### Kutipan Dokumen
YOGYAKARTA (Panjimas.com) – Majelis Mujahidin turut menanggapi Peraturan Menteri Pendidikan dan Kebudayaan (Permendikbud) Nomor Nomor 30 Tahun 2021 Pasal 5 ayat (1) tentang Kekerasan Seksual mencakup tindakan yang dilakukan secara verbal, nonfisik, fisik, dan/atau melalui teknologi informasi dan komunikasi. Hal itu disampaikan melalui rilis yang diterima Panjimas.com yang ditandatangai oleh ustadz Irfan S. Awwas selaku Ketua Lajnah Tanfidziyah pada Ahad (7/11/2021).
Kekerasan Seksual sebagaimana dimaksud meliputi:
● memperlihatkan alat kelaminnya dengan sengaja tanpa persetujuan Korban;
● mengirimkan pesan, lelucon, gambar, foto, audio, dan/atau video bernuansa seksual kepada Korban meskipun sudah dilarang Korban;
● mengambil, merekam, dan/atau mengedarkan foto dan/atau rekaman audio dan/atau visual Korban yang bernuansa seksual tanpa persetujuan Korban;
● mengunggah foto tubuh dan atau informasi pribadi Korban yang bernuansa seksual tanpa persetujuan Korban;
● menyebarkan informasi terkait tubuh dan/atau pribadi Korban yang bernuansa seksual tanpa persetujuan Korban;
● membujuk, menjanjikan, menawarkan sesuatu, atau mengancam Korban untuk melakukan transaksi atau kegiatan seksual yang tidak disetujui oleh Korban;
● menyentuh, mengusap, meraba, memegang, memeluk, mencium dan/atau menggosokkan bagian tubuhnya pada tubuh Korban tanpa persetujuan Korban;
● membuka pakaian Korban tanpa persetujuan Korban;
(Pasal 5 ayat (2) huruf b, e, f, g, h, j, l, dan m).
Persetujuan Korban sebagaimana dimaksud dianggap tidak sah dalam hal Korban:
a. memiliki usia belum dewasa sesuai dengan ketentuan peraturan perundang-
undangan;
b. mengalami situasi dimana pelaku mengancam, memaksa, dan/atau menyalahgunakan kedudukannya;
c. mengalami kondisi di bawah pengaruh obat obatan, alkohol, dan/atau narkoba;
d. mengalami sakit, tidak sadar, atau tertidur;
e. memiliki kondisi fisik dan/atau psikologis yang rentan;
f. mengalami kelumpuhan sementara (tonic immobility); dan/atau
g. mengalami kondisi terguncang.
“Mendikbud Ristek Nadiem Makarim alih-alih mencegah dan menangani kekerasan seksual melalui Permendikbud Nomor 30 Tahun 2021 tentang Pencegahan dan Penanganan Kekerasan Seksual di Lingkungan Perguruan Tinggi, bahkan mengancam kekerasan seksual dengan melegalkan pelacuran, pergaulan bebas, kumpul kebo, dan samen leven tersembunyi di Perguruan Tinggi berkedok Pancasila dan UUD 1945, HAM dan Konvensi mengenai Penghapusan Segala Bentuk Diskriminasi terhadap Wanita
atau Convention on the Elimination of All Forms of Discrimination Against Women,” tulisnya.

[Kutipan data kotak pembatas]

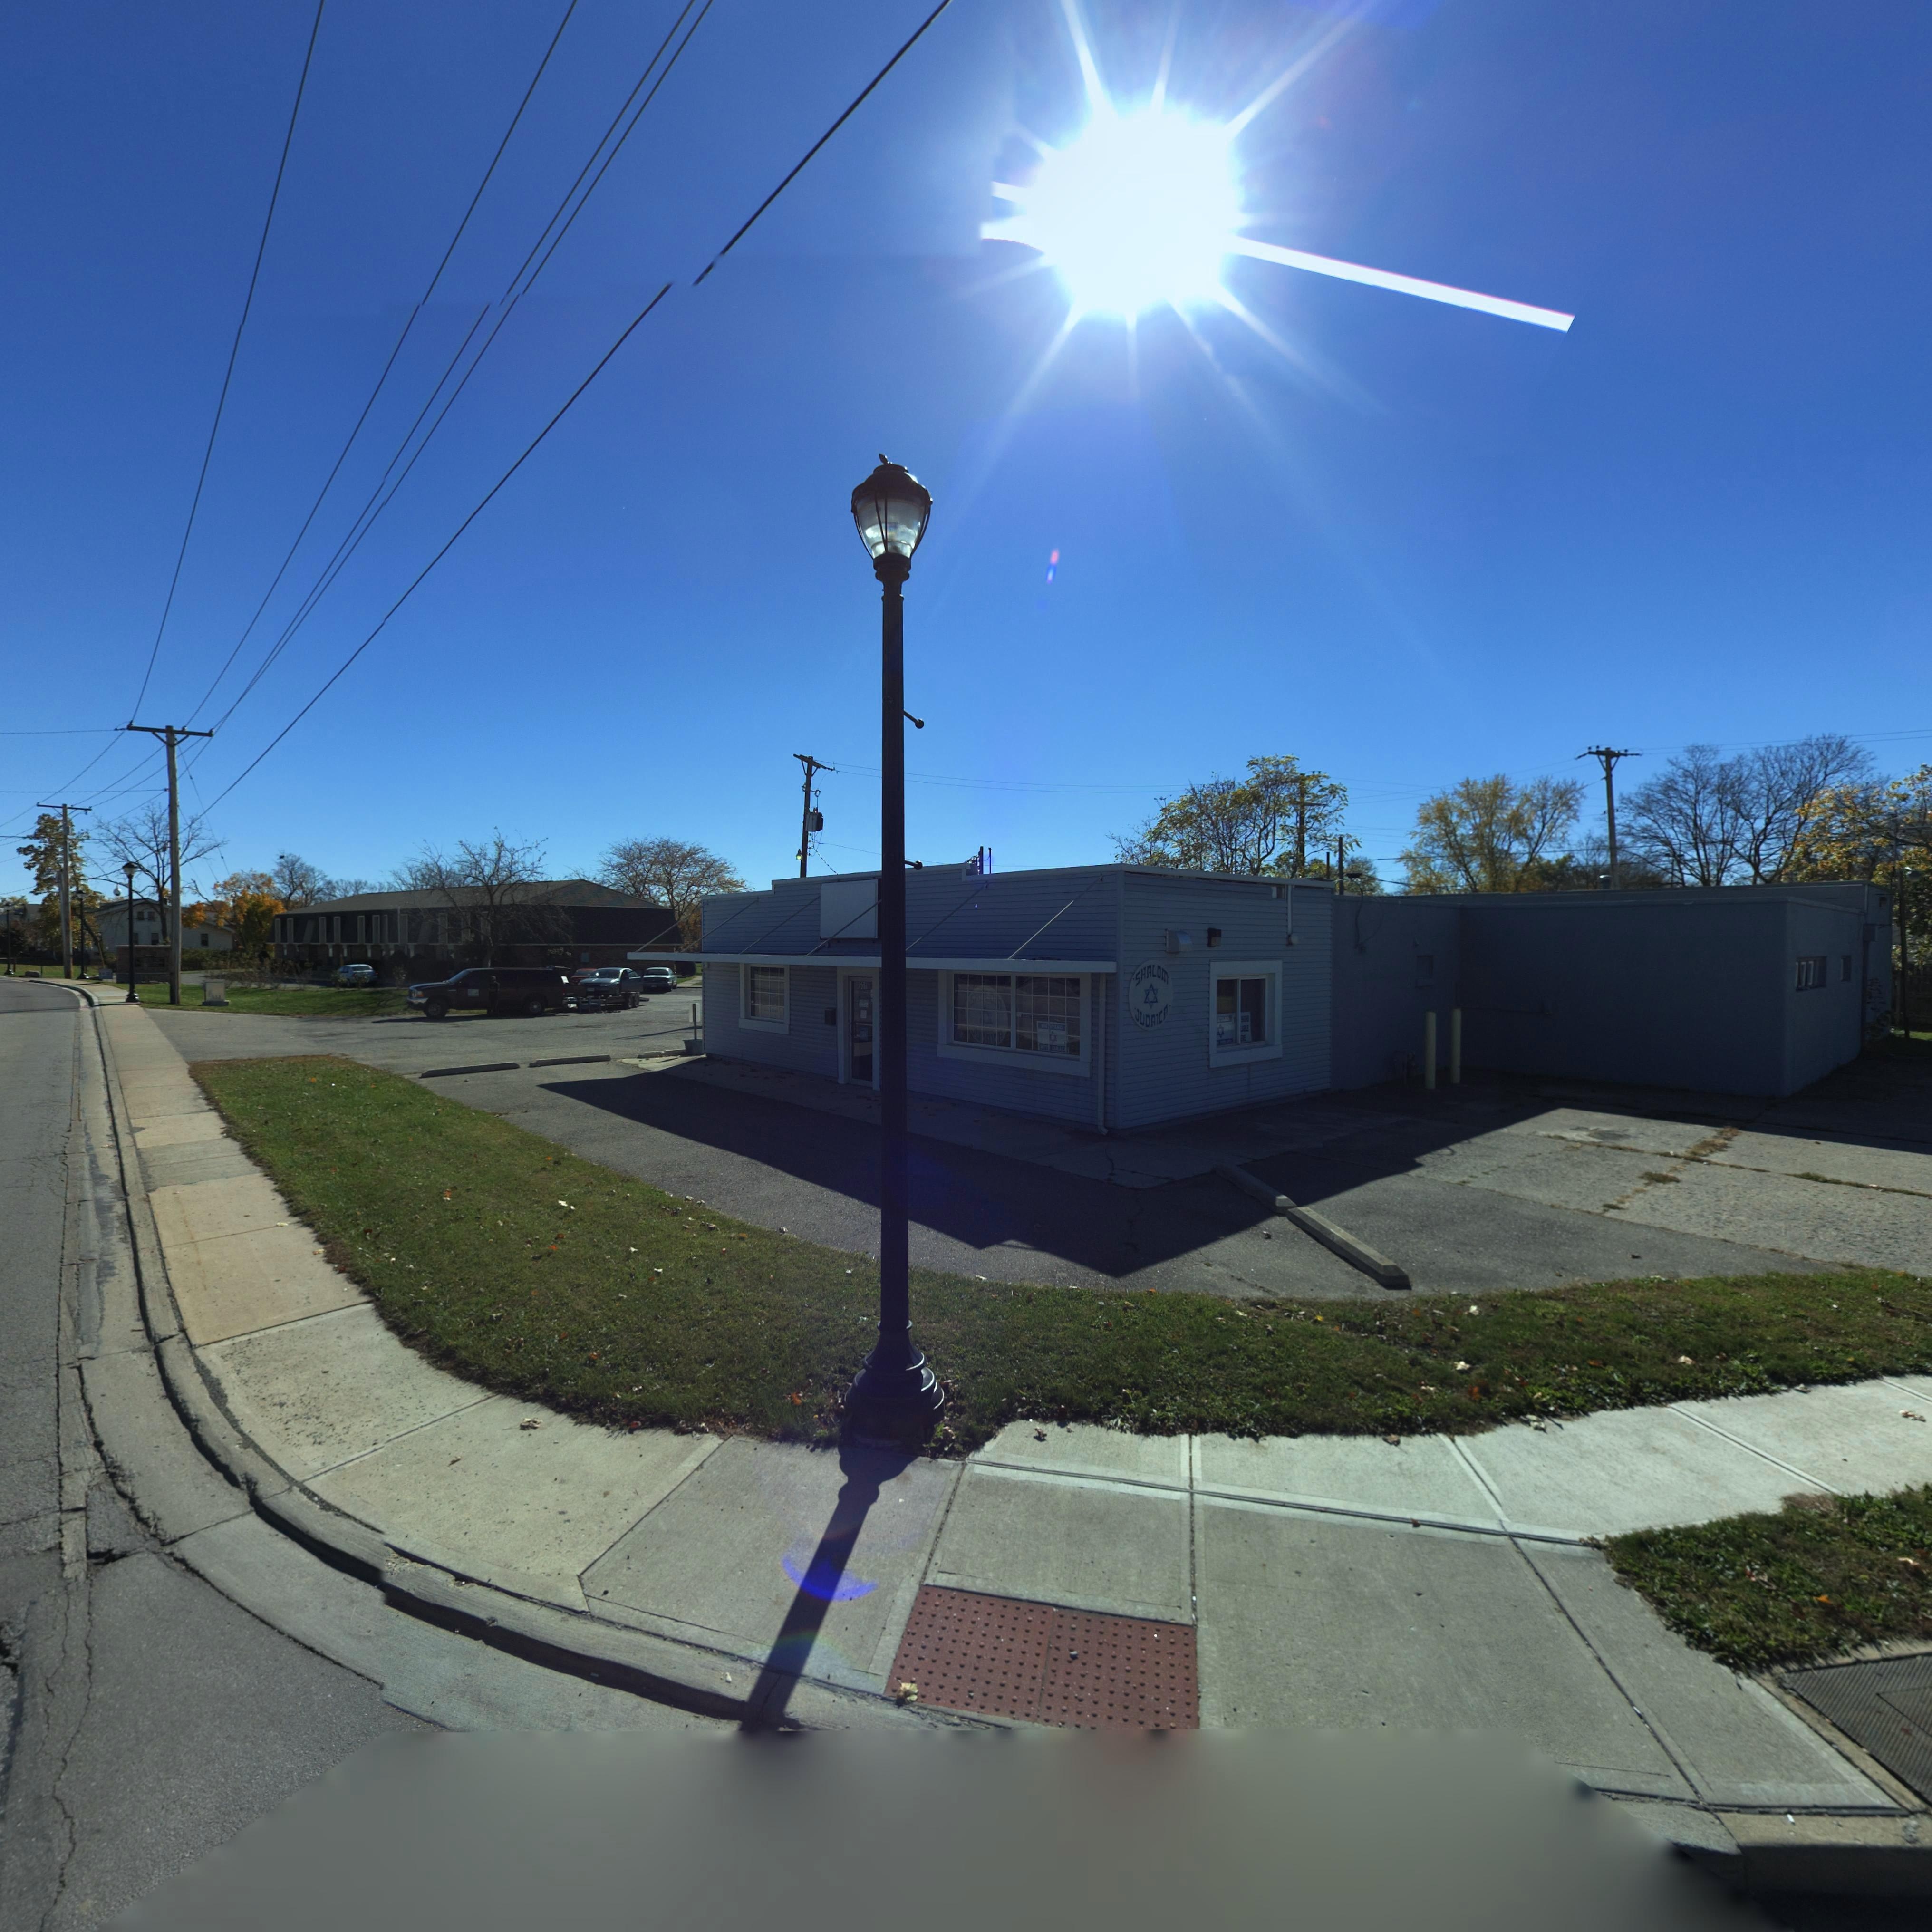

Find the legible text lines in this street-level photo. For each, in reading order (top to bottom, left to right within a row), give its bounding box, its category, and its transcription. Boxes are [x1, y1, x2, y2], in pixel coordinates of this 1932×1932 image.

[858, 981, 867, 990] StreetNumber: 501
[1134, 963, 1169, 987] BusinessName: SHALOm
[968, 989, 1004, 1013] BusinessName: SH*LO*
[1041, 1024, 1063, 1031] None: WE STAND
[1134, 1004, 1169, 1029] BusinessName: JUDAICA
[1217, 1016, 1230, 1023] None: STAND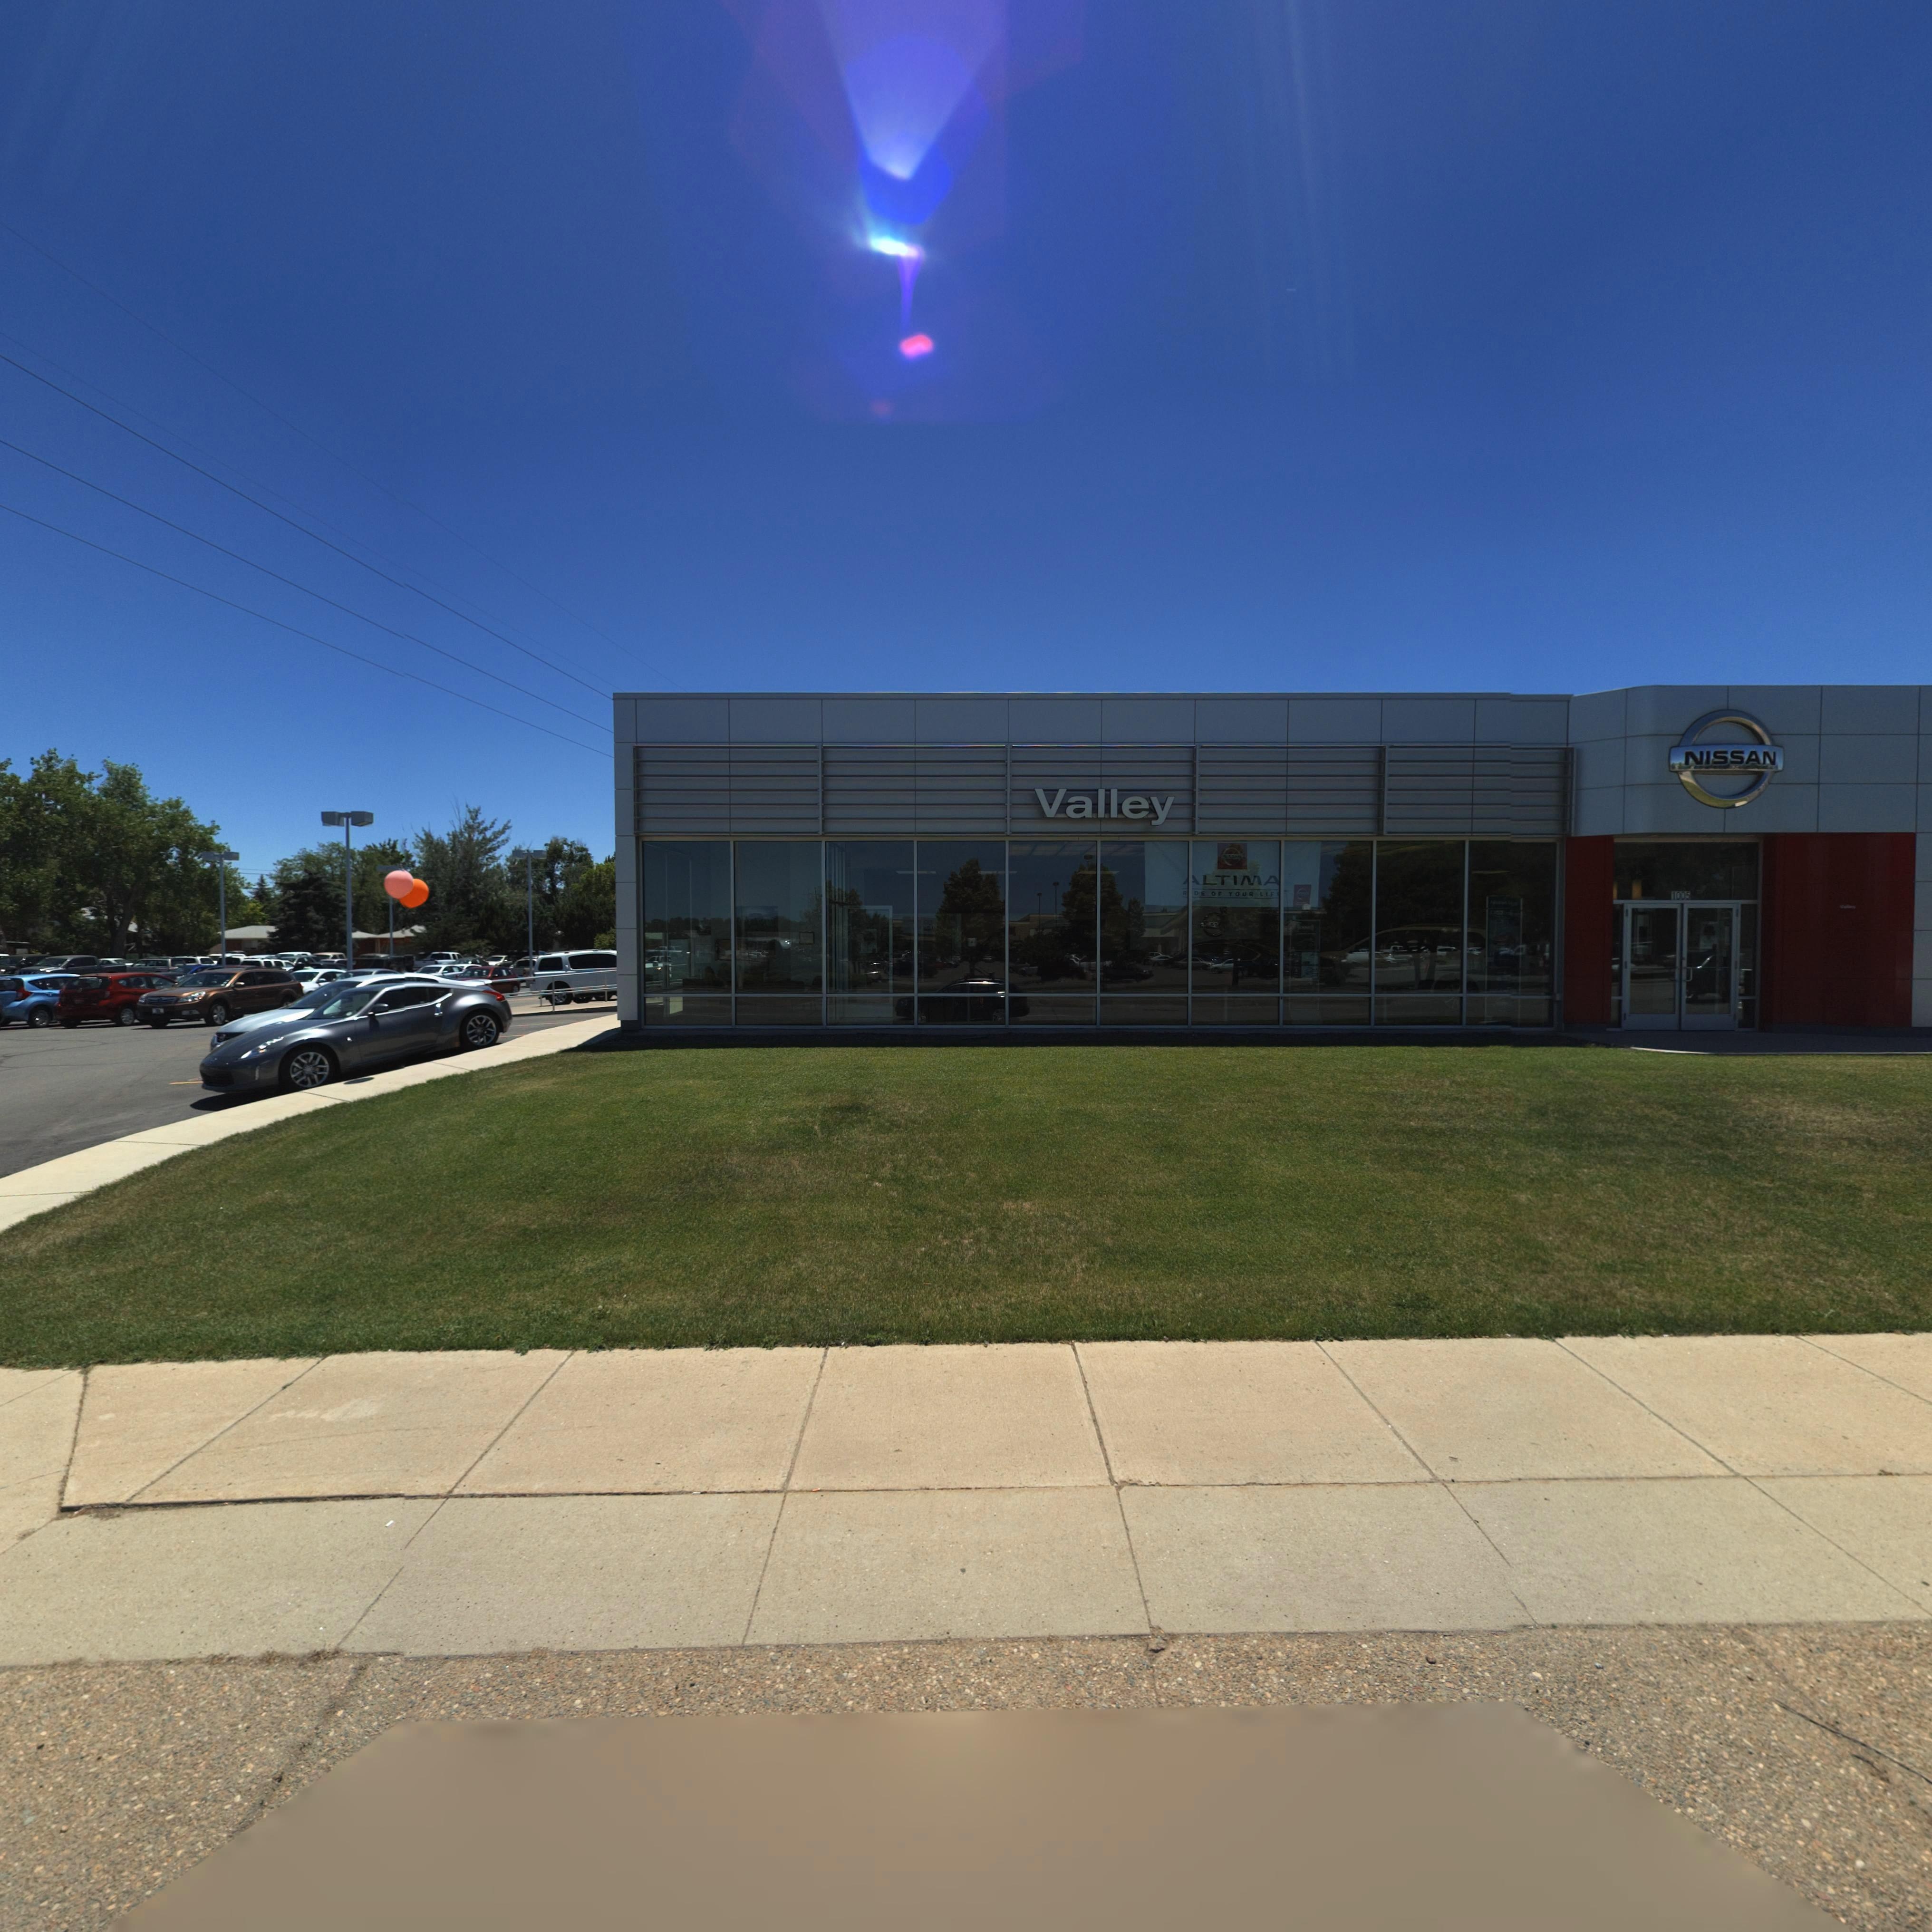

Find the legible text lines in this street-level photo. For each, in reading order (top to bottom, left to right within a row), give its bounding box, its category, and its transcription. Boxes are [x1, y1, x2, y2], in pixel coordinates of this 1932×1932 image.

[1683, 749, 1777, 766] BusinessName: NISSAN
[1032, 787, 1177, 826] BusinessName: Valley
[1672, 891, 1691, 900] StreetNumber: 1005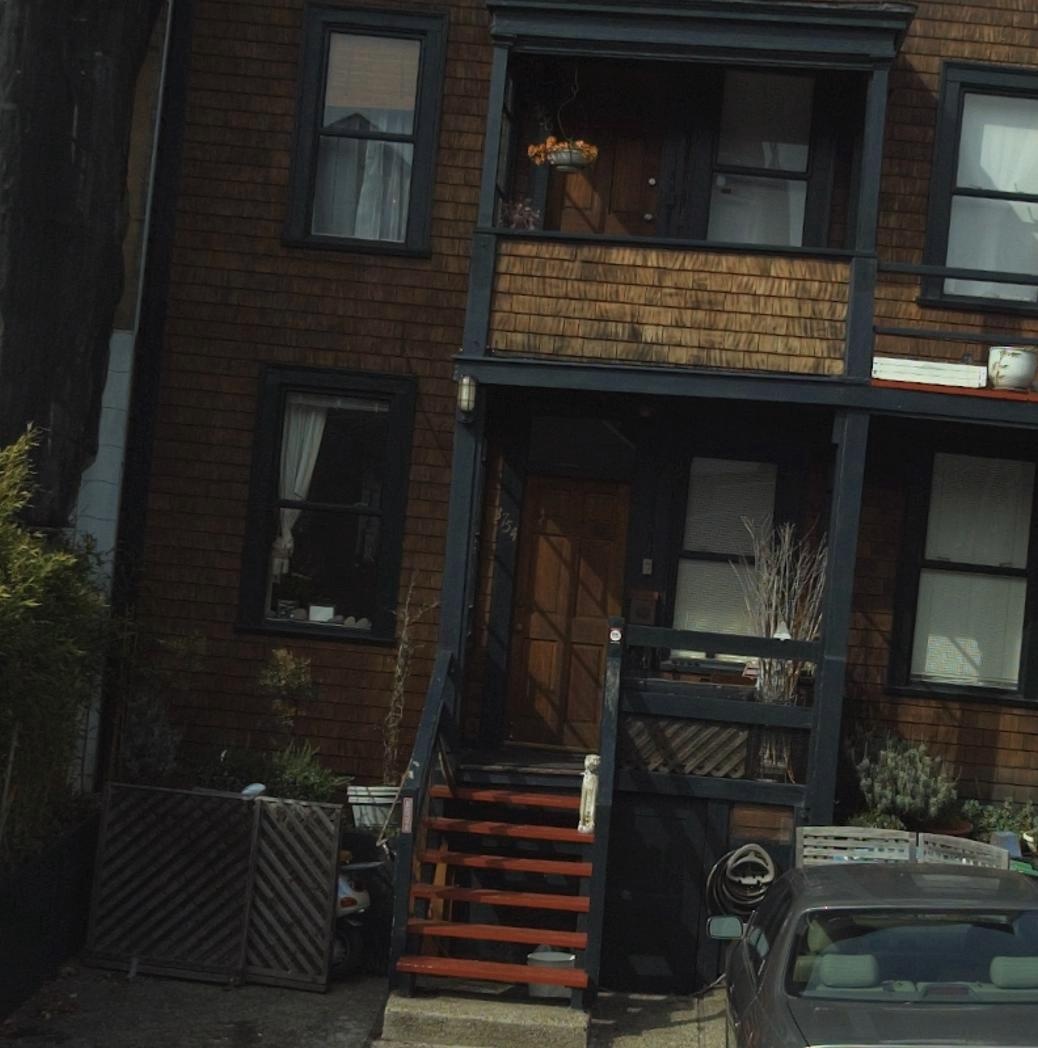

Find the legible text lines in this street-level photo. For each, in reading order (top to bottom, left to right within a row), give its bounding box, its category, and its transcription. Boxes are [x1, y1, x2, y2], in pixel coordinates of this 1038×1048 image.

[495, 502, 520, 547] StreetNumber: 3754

### Instruksi Tertulis 1
Ringkaslah paragraf dalam kutipan dokumen yang diawali dengan kata "YOGYAKARTA (Panjimas.com) – Majelis Mujahidin turut menanggapi". Fakta-fakta utamanya harus tetap dipertahankan.
### Instruksi Tertulis 2
Menurut kutipan dokumen, apa jabatan Irfan S. Awwas saat menandatangani rilis tersebut?
### Instruksi Tertulis 3
Salin ulang bagian kutipan dokumen dari "Persetujuan Korban sebagaimana" sampai "mengalami kondisi terguncang.".

### Penyelesaian Soal 1
Majelis Mujahidin menanggapi Permendikbud Nomor 30 Tahun 2021 Pasal 5 ayat (1) tentang kekerasan seksual, yang mencakup tindakan verbal, nonfisik, fisik, dan/atau melalui teknologi informasi dan komunikasi. Tanggapan itu disampaikan melalui rilis yang diterima Panjimas.com. Rilis tersebut ditandatangani oleh ustadz Irfan S. Awwas selaku Ketua Lajnah Tanfidziyah pada Ahad (7/11/2021).

### Penyelesaian Soal 2
Ketua Lajnah Tanfidziyah.

### Penyelesaian Soal 3
Persetujuan Korban sebagaimana dimaksud dianggap tidak sah dalam hal Korban:
a. memiliki usia belum dewasa sesuai dengan ketentuan peraturan perundang-
undangan;
b. mengalami situasi dimana pelaku mengancam, memaksa, dan/atau menyalahgunakan kedudukannya;
c. mengalami kondisi di bawah pengaruh obat obatan, alkohol, dan/atau narkoba;
d. mengalami sakit, tidak sadar, atau tertidur;
e. memiliki kondisi fisik dan/atau psikologis yang rentan;
f. mengalami kelumpuhan sementara (tonic immobility); dan/atau
g. mengalami kondisi terguncang.